# Sprinklers for open air roof structure



## retire09 (Aug 31, 2010)

Does an open roof structure over 12,000sf covering grandstands with over 300 seats require sprinklers?

Is this an A-4 or A-5? Out door or in door?


----------



## Builder Bob (Sep 1, 2010)

A-5 not really enough info... what is the intende duse of said structure?


----------



## cda (Sep 1, 2010)

903.2.1.5 Group A-5. An automatic sprinkler system

shall be provided in concession stands, retail areas, press boxes, and other accessory use areas in excess of 1,000

square feet (93 m2).


----------



## FM William Burns (Sep 1, 2010)

As BB indicates, please provide more detail.  Most likely looking at a A-4 and if so there is an exception (if applicable).


----------



## retire09 (Sep 1, 2010)

Open roof structure over an ice skating rink with bleacher seating for over 300.

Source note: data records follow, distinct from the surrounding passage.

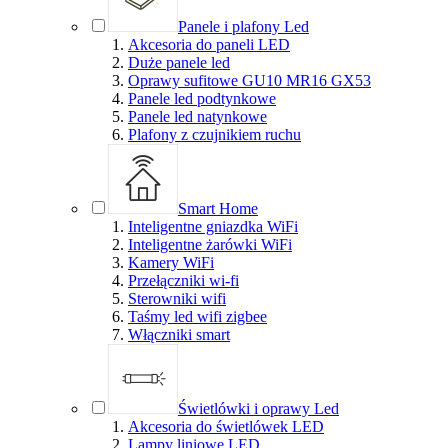
Panele i plafony Led
Akcesoria do paneli LED
Duże panele led
Oprawy sufitowe GU10 MR16 GX53
Panele led podtynkowe
Panele led natynkowe
Plafony z czujnikiem ruchu
Smart Home
Inteligentne gniazdka WiFi
Inteligentne żarówki WiFi
Kamery WiFi
Przełączniki wi-fi
Sterowniki wifi
Taśmy led wifi zigbee
Włączniki smart
Świetlówki i oprawy Led
Akcesoria do świetlówek LED
Lampy liniowe LED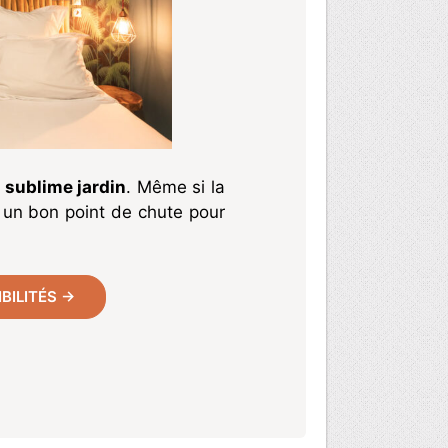
 sublime jardin
. Même si la
t un bon point de chute pour
IBILITÉS →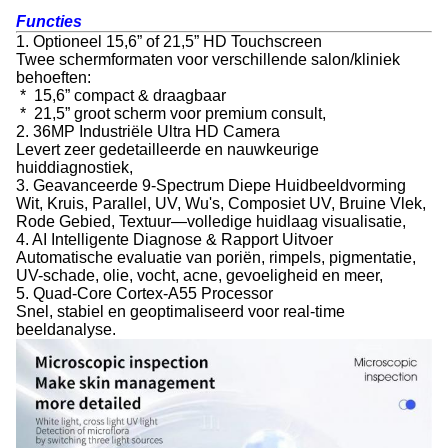
Functies
1. Optioneel 15,6” of 21,5” HD Touchscreen
Twee schermformaten voor verschillende salon/kliniek
behoeften:
* 15,6” compact & draagbaar
* 21,5” groot scherm voor premium consult,
2. 36MP Industriële Ultra HD Camera
Levert zeer gedetailleerde en nauwkeurige
huiddiagnostiek,
3. Geavanceerde 9-Spectrum Diepe Huidbeeldvorming
Wit, Kruis, Parallel, UV, Wu's, Composiet UV, Bruine Vlek,
Rode Gebied, Textuur—volledige huidlaag visualisatie,
4. AI Intelligente Diagnose & Rapport Uitvoer
Automatische evaluatie van poriën, rimpels, pigmentatie,
UV-schade, olie, vocht, acne, gevoeligheid en meer,
5. Quad-Core Cortex-A55 Processor
Snel, stabiel en geoptimaliseerd voor real-time
beeldanalyse.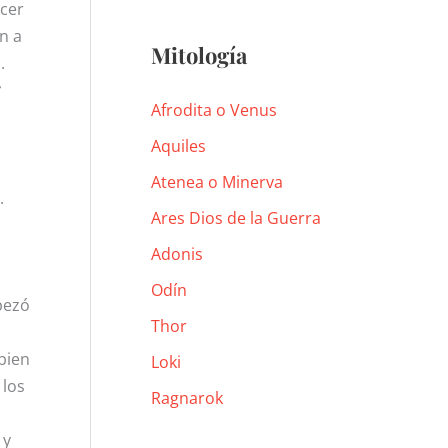
ecer
n a
Mitología
.
r
Afrodita o Venus
Aquiles
Atenea o Minerva
.
Ares Dios de la Guerra
Adonis
Odín
pezó
Thor
 bien
Loki
 los
Ragnarok
 y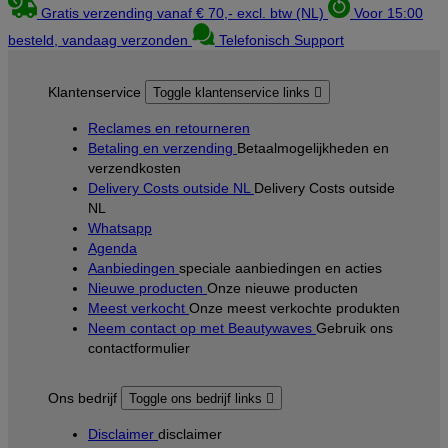
Gratis verzending vanaf € 70,- excl. btw (NL)
Voor 15:00
besteld, vandaag verzonden
Telefonisch Support
Klantenservice
Toggle klantenservice links

Reclames en retourneren
Betaling en verzending
Betaalmogelijkheden en
verzendkosten
Delivery Costs outside NL
Delivery Costs outside
NL
Whatsapp
Agenda
Aanbiedingen
speciale aanbiedingen en acties
Nieuwe producten
Onze nieuwe producten
Meest verkocht
Onze meest verkochte produkten
Neem contact op met Beautywaves
Gebruik ons
contactformulier
Ons bedrijf
Toggle ons bedrijf links

Disclaimer
disclaimer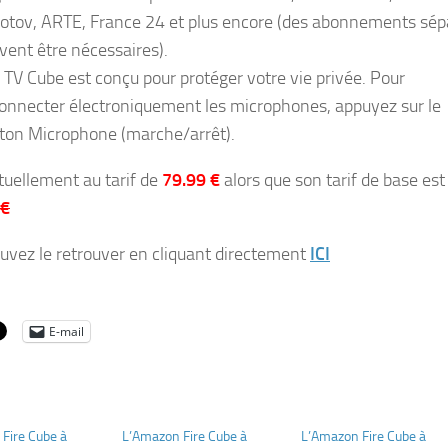
otov, ARTE, France 24 et plus encore (des abonnements sép
vent être nécessaires).
e TV Cube est conçu pour protéger votre vie privée. Pour
onnecter électroniquement les microphones, appuyez sur le
ton Microphone (marche/arrêt).
ctuellement au tarif de
79.99 €
alors que son tarif de base est
 €
uvez le retrouver en cliquant directement
ICI
E-mail
Fire Cube à
L’Amazon Fire Cube à
L’Amazon Fire Cube à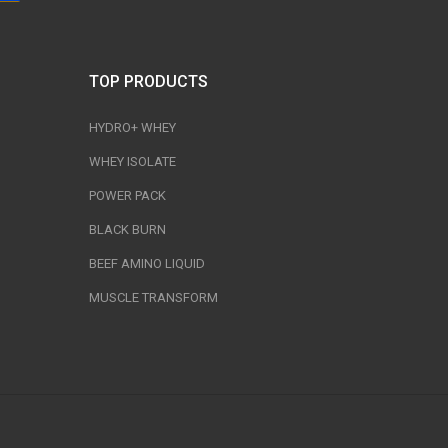
TOP PRODUCTS
HYDRO+ WHEY
WHEY ISOLATE
POWER PACK
BLACK BURN
BEEF AMINO LIQUID
MUSCLE TRANSFORM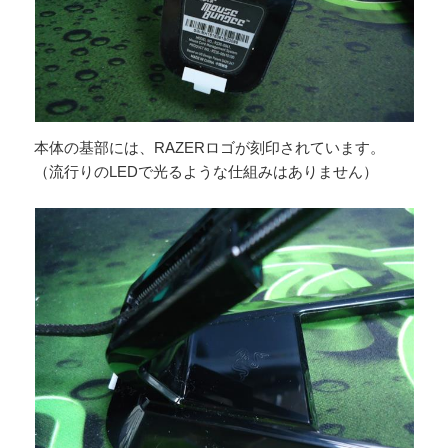
本体の基部には、RAZERロゴが刻印されています。
（流行りのLEDで光るような仕組みはありません）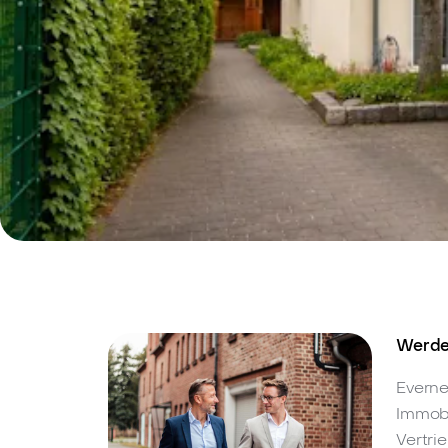
Werde 
Everne
Immobi
Vertri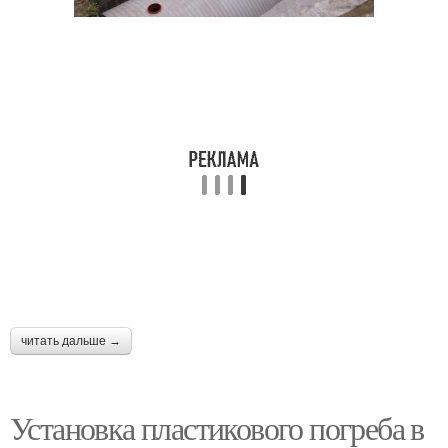
читать дальше →
Установка пластикового погреба в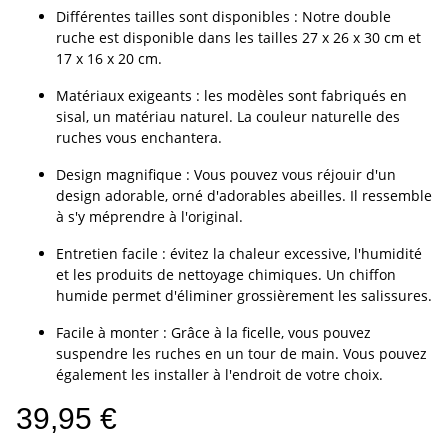
Différentes tailles sont disponibles : Notre double
ruche est disponible dans les tailles 27 x 26 x 30 cm et
17 x 16 x 20 cm.
Matériaux exigeants : les modèles sont fabriqués en
sisal, un matériau naturel. La couleur naturelle des
ruches vous enchantera.
Design magnifique : Vous pouvez vous réjouir d'un
design adorable, orné d'adorables abeilles. Il ressemble
à s'y méprendre à l'original.
Entretien facile : évitez la chaleur excessive, l'humidité
et les produits de nettoyage chimiques. Un chiffon
humide permet d'éliminer grossièrement les salissures.
Facile à monter : Grâce à la ficelle, vous pouvez
suspendre les ruches en un tour de main. Vous pouvez
également les installer à l'endroit de votre choix.
39,95 €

Total size is unknown but would be substantially open on all sides.


----------



## AegisFPE (Sep 2, 2010)

Is it a temporary condition?


----------



## retire09 (Sep 2, 2010)

This is the plan for now but you never know what may be proposed in the future that would result in the partial enclosure of th building and maybe change the occupancy at thet time.


----------